A1. We don't think “embedded” and “DSO” are the same. We don't think it's marketing spin or name-changing. We think there's a fundamental shift in the marketplace, a shift driven by end users, or customers of devices. These customers have two fundamentally different requirements.
The first is rich content, delivering media, voice, data, and convergence, in applications that delight the end-user. This is not just in media devices, either. It's across the board, in telecom, in datacom, ATCA, aerospace & defense — we see it everywhere.
[The second thing end-users demand is] connectivity. All types of connectivity. Secure connectivity. People want access to content-rich applications that are securely connected to all kinds of crazy things. They want this in a volume that's greater than it has been in the past.
The traditional approach to enabling content-rich applications [is not scalable]. It requires a new approach, and a new process. That's what we've, for the last two years, called DSO.
There are three components:
- Number one, developers of these devices need to stop doing so much of it themselves. It's not a vertically integrated, in-house do-it-yourself system. They want commercial off-the-shelf. They want an application-enabling platform that's commercial grade, reliable, maintainable, supportable, cost-effective, and well-performing.
- Number two, they want that solution to adhere to open standards. Whether real-time, near-real-time, consumer, and so on… so they have choice. So they have the right solution for their requirement, and know that they have the flexibility to change, depending on device requirements.
- Number three, they want to work with solutions that are globally supported. Where global ecosystems of partners are available. They want a multi-vendor solution with support available around the world, around the calendar, around time.
Commercial, open standards, multi-vendor — those are the three tenets of DSO.
Q2. How did the term DSO come into being?

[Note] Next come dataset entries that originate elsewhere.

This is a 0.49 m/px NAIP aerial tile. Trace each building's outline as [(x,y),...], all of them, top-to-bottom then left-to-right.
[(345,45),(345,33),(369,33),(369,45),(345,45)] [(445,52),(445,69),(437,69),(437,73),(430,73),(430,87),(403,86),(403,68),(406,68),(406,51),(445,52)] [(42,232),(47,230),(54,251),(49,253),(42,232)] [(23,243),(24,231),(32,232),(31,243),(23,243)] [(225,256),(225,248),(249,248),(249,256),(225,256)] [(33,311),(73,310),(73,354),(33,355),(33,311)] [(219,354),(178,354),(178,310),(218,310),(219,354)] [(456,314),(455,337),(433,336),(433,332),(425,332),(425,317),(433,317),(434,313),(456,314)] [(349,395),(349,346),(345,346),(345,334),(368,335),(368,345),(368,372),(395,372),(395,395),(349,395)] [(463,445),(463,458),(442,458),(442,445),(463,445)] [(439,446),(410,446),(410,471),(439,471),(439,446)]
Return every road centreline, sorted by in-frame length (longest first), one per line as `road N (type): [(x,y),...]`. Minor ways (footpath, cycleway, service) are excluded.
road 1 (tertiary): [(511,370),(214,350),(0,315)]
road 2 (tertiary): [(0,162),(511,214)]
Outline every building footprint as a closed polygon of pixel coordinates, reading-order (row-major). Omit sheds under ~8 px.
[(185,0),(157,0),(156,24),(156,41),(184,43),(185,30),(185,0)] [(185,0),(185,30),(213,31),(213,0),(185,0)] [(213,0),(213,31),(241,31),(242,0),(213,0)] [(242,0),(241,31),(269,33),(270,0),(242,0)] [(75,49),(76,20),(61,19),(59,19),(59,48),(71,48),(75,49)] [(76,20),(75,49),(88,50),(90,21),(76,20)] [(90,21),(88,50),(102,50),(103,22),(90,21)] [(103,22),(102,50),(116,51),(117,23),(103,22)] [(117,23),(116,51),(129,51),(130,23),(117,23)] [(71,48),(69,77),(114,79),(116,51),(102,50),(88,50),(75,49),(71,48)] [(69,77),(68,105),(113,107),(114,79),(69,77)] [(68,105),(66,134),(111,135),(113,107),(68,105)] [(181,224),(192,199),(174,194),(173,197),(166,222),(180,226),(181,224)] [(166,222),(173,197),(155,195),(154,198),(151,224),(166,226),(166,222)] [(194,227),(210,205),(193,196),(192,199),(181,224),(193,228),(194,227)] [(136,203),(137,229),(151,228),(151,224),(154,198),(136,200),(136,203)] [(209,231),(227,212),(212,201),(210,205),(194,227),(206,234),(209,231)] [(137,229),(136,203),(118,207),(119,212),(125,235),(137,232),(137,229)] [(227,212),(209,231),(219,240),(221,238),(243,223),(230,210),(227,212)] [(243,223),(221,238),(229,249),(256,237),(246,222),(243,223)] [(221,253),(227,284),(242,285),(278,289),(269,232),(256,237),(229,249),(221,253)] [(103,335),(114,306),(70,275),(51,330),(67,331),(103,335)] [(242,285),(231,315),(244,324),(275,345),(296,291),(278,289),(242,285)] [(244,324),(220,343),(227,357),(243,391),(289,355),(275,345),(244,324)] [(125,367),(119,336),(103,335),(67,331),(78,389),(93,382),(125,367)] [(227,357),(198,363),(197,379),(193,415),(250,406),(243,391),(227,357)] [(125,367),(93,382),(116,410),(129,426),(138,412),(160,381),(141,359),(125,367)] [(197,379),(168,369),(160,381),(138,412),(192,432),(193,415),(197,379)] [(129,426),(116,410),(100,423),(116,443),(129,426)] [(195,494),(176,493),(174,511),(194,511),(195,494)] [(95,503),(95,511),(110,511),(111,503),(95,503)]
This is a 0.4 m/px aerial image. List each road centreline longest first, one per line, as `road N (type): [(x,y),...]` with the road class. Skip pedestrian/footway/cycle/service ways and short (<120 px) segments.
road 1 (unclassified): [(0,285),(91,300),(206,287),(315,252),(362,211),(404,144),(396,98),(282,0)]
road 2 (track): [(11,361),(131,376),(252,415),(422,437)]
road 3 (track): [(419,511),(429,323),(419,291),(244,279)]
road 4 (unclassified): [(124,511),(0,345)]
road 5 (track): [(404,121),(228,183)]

A2. Here's how I believe this happened. We rolled DSO into the market as a term at ESC [the Embedded Systems Conference] two years ago. When Ken [Klein, Wind River CEO] and I joined the company, we had no biases or prejudices, because we came from outside the industry. We had a huge download period for several weeks. We learned what our customers were doing, and we said, “This is not embedded systems.” It needed a name.
So we started brainstorming. One of our field marketing people, or a product marketing person, came up with it. The customers were already doing it, we just gave it a name.

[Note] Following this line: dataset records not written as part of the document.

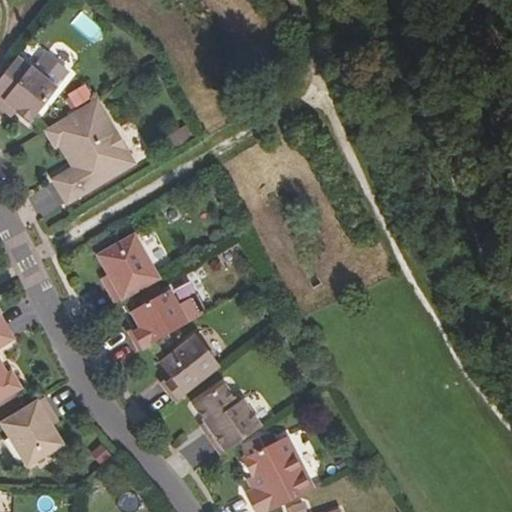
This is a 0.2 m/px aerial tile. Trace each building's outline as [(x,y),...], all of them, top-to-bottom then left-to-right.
[(57,89),(18,57),(0,79),(0,106),(3,109),(8,103),(16,110),(31,122),(57,89)] [(78,108),(92,99),(84,86),(70,95),(78,108)] [(135,164),(97,101),(46,131),(56,147),(60,145),(69,160),(73,157),(78,165),(74,168),(53,180),(68,204),(135,164)] [(12,116),(16,110),(8,103),(3,109),(12,116)] [(78,165),(73,157),(69,160),(74,168),(78,165)] [(159,279),(134,235),(98,256),(109,274),(115,285),(108,289),(116,303),(159,279)] [(115,285),(109,274),(102,278),(108,289),(115,285)] [(178,306),(169,290),(131,311),(139,325),(142,331),(132,337),(140,350),(206,314),(196,296),(178,306)] [(7,375),(0,362),(0,347),(14,339),(0,316),(0,400),(21,388),(12,372),(7,375)] [(132,337),(142,331),(139,325),(129,331),(132,337)] [(219,367),(195,336),(161,363),(170,376),(174,381),(165,388),(175,401),(219,367)] [(165,388),(174,381),(170,376),(161,383),(165,388)] [(222,455),(262,427),(242,400),(237,403),(224,384),(194,405),(205,422),(210,429),(206,432),(222,455)] [(52,426),(46,416),(52,412),(43,398),(1,423),(27,466),(63,445),(52,426)] [(58,422),(52,412),(46,416),(52,426),(58,422)] [(210,429),(205,422),(201,425),(206,432),(210,429)] [(269,511),(315,489),(288,436),(243,459),(252,476),(250,477),(256,489),(253,491),(247,494),(256,511),(269,511)] [(256,489),(250,477),(247,479),(253,491),(256,489)]
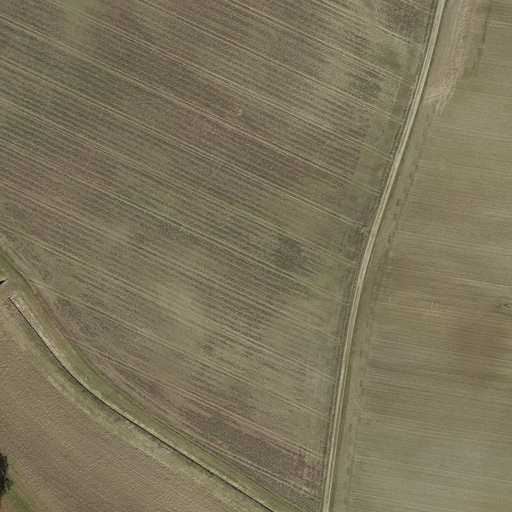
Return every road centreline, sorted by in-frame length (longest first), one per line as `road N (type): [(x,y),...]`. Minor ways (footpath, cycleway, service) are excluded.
road 1 (track): [(326,511),(360,280),(444,0)]
road 2 (track): [(296,511),(113,394),(0,260)]
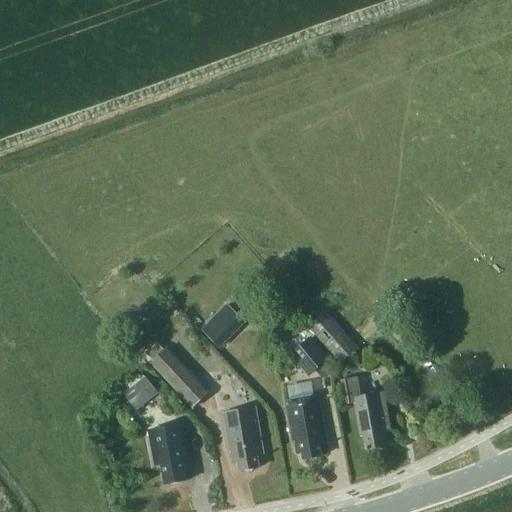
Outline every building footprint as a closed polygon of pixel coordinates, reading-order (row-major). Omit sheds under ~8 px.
[(246,323),(228,304),(202,330),(220,349),(246,323)] [(359,348),(326,311),(307,327),(340,364),(359,348)] [(315,371),(322,379),(336,367),(311,338),(291,355),(309,376),(315,371)] [(152,363),(192,407),(208,392),(167,348),(152,363)] [(158,393),(142,374),(127,386),(124,383),(113,393),(121,403),(126,399),(137,411),(158,393)] [(363,431),(366,451),(392,446),(389,431),(391,431),(384,393),(362,397),(358,378),(341,381),(345,405),(355,404),(359,428),(363,431)] [(327,444),(319,400),(318,394),(286,400),(293,441),(295,441),(297,453),(302,452),(303,460),(308,459),(310,461),(316,460),(317,457),(322,456),(320,445),(327,444)] [(263,456),(255,408),(223,414),(230,452),(232,452),(234,465),(239,464),(240,472),(246,470),(248,472),(252,471),(253,469),(259,468),(257,457),(263,456)] [(167,487),(189,483),(187,473),(192,472),(183,427),(150,433),(157,468),(163,466),(167,487)]
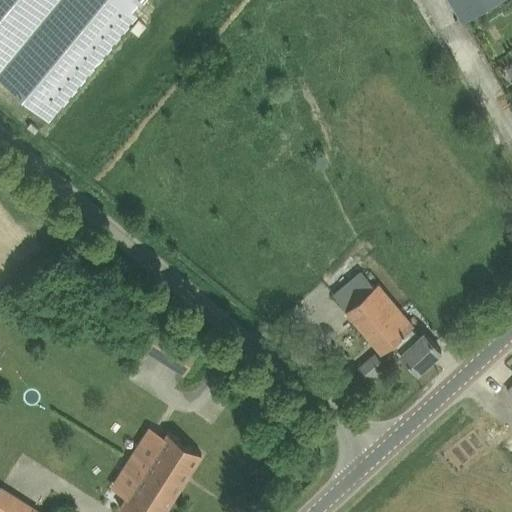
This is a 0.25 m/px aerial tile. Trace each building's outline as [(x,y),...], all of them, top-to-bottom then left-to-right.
[(0,0),(0,75),(48,115),(132,14),(143,0),(0,0)] [(511,0),(451,0),(462,19),(498,0),(511,0)] [(360,271),(334,293),(382,351),(394,342),(410,327),(411,326),(401,313),(376,282),(372,286),(360,271)] [(162,323),(147,347),(186,370),(200,346),(162,323)] [(418,336),(410,327),(394,342),(403,351),(401,353),(418,371),(442,349),(424,330),(418,336)] [(359,366),(370,379),(386,364),(375,352),(359,366)] [(130,457),(145,467),(163,478),(160,483),(176,494),(202,453),(169,431),(168,432),(165,436),(151,426),(130,457)] [(120,507),(128,511),(164,511),(173,498),(176,494),(160,483),(163,478),(145,467),(130,457),(110,486),(125,496),(119,505),(121,506),(120,507)]
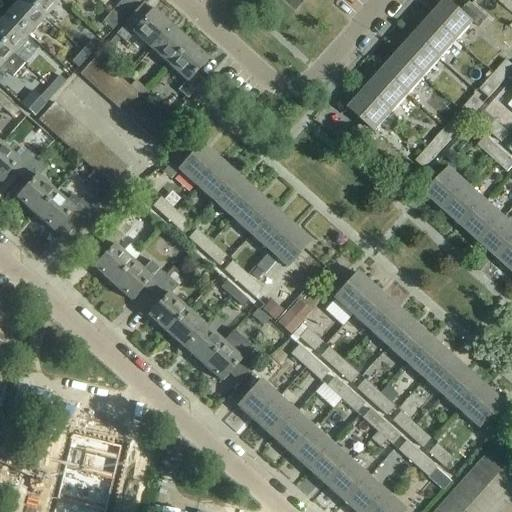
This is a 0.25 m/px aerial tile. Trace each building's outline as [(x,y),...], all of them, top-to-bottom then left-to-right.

We announced it at ESC. But now it's not only our name — others are starting to use it, too.
There you have it — the definition, history, and purported benefits of Device Software Optimization, aka DSO, straight from the horse's mouth.

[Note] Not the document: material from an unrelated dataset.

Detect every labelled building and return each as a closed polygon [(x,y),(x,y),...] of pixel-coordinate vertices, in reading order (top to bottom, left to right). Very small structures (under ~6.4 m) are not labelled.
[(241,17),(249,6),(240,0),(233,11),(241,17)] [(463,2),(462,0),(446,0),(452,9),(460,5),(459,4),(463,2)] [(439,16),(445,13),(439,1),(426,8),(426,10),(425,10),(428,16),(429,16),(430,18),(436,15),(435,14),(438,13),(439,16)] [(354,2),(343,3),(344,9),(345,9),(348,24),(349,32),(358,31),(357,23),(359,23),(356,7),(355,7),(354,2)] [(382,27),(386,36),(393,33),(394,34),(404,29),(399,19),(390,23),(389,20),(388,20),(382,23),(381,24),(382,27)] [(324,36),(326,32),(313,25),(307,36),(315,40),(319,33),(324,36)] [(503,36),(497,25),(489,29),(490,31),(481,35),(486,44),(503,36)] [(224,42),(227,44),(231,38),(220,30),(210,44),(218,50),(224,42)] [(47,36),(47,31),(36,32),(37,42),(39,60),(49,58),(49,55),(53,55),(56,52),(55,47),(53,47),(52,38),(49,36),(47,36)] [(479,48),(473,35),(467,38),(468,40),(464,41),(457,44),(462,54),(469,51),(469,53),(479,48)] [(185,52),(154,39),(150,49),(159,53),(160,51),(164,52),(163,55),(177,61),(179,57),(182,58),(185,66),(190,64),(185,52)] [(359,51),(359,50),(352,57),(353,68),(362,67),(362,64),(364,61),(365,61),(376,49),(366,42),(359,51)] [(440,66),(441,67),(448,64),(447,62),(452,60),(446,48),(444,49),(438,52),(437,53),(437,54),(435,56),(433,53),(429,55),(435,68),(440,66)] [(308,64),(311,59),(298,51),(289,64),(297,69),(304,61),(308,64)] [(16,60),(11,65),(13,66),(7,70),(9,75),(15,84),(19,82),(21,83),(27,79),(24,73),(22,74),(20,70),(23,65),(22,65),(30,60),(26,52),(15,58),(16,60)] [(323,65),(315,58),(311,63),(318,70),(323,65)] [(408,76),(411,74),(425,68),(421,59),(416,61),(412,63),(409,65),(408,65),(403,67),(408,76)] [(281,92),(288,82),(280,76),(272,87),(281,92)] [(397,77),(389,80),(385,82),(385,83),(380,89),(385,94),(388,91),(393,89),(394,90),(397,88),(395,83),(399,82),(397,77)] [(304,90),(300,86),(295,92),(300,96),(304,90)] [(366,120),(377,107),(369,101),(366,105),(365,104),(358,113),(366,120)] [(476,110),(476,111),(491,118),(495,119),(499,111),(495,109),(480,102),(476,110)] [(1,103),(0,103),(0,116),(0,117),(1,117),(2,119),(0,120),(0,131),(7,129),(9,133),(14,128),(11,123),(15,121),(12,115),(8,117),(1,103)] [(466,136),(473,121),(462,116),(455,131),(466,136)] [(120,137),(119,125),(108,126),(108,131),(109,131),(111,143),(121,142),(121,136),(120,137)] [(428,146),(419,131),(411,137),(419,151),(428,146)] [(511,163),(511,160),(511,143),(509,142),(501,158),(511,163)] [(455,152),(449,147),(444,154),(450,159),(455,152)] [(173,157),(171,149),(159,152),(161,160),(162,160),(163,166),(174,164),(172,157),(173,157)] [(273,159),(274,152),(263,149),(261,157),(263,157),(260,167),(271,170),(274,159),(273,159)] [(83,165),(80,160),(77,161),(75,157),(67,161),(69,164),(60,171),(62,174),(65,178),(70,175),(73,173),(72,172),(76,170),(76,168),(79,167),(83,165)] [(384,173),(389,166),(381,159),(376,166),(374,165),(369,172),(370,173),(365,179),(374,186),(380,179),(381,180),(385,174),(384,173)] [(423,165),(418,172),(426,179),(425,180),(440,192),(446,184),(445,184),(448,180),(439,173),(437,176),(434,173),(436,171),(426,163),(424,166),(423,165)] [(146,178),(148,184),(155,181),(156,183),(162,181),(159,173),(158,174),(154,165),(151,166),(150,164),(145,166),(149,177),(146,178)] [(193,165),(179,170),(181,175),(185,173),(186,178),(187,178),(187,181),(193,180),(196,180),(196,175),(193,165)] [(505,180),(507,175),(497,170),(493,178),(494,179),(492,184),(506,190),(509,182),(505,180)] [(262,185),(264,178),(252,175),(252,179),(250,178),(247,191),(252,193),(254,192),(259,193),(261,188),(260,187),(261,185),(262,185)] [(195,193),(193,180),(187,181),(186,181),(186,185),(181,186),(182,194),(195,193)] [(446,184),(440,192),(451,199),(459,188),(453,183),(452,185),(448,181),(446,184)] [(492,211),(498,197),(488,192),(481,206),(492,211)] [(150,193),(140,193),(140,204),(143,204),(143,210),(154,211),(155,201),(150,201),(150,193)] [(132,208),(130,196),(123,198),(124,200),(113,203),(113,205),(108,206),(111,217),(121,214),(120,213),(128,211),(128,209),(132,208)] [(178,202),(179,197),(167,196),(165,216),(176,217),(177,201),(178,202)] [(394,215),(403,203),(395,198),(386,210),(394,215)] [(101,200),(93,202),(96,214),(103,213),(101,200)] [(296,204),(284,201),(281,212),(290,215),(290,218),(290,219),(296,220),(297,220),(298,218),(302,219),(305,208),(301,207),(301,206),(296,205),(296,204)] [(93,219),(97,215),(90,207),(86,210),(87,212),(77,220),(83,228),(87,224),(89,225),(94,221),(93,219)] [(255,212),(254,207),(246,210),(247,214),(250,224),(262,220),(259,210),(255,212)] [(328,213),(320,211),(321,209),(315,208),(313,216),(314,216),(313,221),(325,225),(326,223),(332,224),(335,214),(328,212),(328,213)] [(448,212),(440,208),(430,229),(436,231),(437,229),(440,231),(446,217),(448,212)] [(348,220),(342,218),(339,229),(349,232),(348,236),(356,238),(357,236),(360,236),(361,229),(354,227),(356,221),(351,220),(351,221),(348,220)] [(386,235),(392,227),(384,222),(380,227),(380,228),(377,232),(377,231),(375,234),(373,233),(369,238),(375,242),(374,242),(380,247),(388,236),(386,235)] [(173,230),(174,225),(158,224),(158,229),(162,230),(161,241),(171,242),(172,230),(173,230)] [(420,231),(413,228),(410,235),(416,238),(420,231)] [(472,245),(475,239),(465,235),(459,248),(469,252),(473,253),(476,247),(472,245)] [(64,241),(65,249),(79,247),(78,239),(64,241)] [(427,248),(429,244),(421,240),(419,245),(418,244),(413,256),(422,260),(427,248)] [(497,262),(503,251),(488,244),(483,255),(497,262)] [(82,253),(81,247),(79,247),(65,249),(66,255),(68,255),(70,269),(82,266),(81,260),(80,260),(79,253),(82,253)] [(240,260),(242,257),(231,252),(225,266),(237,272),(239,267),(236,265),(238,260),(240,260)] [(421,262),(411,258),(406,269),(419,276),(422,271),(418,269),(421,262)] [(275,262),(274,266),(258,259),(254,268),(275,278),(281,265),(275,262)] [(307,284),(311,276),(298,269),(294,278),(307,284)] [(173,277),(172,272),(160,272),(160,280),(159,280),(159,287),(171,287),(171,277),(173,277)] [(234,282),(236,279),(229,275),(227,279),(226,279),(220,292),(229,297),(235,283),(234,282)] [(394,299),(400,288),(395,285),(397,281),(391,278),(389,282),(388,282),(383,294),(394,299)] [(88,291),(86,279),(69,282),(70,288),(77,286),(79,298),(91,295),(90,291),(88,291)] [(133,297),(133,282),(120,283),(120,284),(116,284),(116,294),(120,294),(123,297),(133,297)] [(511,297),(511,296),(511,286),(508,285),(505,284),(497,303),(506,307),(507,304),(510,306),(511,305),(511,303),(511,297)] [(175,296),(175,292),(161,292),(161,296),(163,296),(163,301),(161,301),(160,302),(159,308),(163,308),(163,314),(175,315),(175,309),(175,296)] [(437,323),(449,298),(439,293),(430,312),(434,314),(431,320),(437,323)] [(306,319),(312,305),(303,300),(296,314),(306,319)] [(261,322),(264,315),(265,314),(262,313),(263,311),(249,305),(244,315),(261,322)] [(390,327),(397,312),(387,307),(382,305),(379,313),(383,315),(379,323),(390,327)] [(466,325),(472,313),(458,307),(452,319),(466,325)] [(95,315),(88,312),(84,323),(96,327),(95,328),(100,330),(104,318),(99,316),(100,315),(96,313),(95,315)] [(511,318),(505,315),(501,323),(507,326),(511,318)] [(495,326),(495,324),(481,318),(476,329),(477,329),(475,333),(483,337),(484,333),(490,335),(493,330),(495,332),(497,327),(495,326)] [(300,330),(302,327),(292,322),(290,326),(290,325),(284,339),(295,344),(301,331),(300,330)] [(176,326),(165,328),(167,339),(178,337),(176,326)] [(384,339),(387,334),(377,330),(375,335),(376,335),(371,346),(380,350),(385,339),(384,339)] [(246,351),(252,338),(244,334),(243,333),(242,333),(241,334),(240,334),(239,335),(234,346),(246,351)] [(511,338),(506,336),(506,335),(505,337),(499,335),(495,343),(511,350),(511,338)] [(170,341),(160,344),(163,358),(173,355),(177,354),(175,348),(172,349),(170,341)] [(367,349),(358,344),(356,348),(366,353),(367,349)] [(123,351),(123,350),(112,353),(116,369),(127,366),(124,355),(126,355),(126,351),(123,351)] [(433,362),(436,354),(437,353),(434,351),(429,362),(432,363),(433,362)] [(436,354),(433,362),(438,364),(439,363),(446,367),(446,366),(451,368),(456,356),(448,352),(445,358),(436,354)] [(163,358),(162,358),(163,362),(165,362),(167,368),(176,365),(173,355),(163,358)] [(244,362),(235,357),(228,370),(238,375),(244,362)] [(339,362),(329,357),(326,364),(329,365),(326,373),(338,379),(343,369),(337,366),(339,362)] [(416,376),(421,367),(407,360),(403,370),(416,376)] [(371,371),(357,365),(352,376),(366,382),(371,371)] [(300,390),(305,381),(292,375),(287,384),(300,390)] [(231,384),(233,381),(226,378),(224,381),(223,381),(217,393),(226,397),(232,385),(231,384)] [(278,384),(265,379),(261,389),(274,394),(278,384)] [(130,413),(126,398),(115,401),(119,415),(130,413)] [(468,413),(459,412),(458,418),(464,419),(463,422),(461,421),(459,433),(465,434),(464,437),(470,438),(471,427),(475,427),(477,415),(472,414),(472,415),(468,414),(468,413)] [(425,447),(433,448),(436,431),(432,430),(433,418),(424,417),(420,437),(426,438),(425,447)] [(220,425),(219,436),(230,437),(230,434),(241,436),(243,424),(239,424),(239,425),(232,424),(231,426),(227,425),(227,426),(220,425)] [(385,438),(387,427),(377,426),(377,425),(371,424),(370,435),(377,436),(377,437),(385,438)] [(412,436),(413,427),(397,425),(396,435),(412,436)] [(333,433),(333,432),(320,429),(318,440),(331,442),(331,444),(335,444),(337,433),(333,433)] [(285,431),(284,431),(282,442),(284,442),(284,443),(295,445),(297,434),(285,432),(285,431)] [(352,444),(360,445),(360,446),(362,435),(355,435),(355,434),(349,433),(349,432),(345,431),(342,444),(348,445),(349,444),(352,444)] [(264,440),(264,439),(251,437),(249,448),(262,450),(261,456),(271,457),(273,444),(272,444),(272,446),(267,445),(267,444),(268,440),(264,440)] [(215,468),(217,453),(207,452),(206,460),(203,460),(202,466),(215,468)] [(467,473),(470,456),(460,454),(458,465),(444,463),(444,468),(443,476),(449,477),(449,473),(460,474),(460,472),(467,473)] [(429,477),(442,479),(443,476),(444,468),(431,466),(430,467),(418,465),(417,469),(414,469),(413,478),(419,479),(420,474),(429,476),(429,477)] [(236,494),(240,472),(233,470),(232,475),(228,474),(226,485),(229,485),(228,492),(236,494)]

Additionally, on Wind River's website, the company lists the following components of its “seven part strategy” for DSO . . .
- Standardization of technologies, tools, and processes across the enterprise
- Embrace of open standards
- Reuse of intellectual property
- Operating system agnosticism
- A broad ecosystem of hardware and software partners
- Services and support, available globally, delivered locally
- A flexible, enterprise-wide licensing model
Getting the ball rolling?
Since Wind River rolled out DSO two years ago, two key players in the — pardon the term — embedded software industry have also begun using “DSO” in their marketing vocabulary. Those companies are Green Hills Software and ENEA, both of which are vendors of proprietary real-time operating systems (RTOSes).
ENEA CEO Johan Wall recently offered LinuxDevices.com Enea's DSO definition in an exclusive interview. Regarding rumors of an effort to form some sort of DSO Consortium, Wall commented, “The industry leaders we've been talking to and the contacts between us and various parties in the industry have been very well received.”
John Bruggeman, Wind River's chief marketing officer, oversees the company's product planning and management, corporate marketing, and field marketing. Prior to joining Wind River in February 2004, he served as vice president of marketing at Mercury Interactive Corporation, where he “successfully revitalized the marketing organization by defining and creating a new category space,” launching “a new sales enablement model focused not on products, but on enterprise-wide solutions.” His earlier marketing positions were at Alventive, America Online, Netscape, Lucent, and Octel Communications. Bruggeman holds a BS in statistics and computer science from San Jose State University and a MS in mathematics from the University of Connecticut.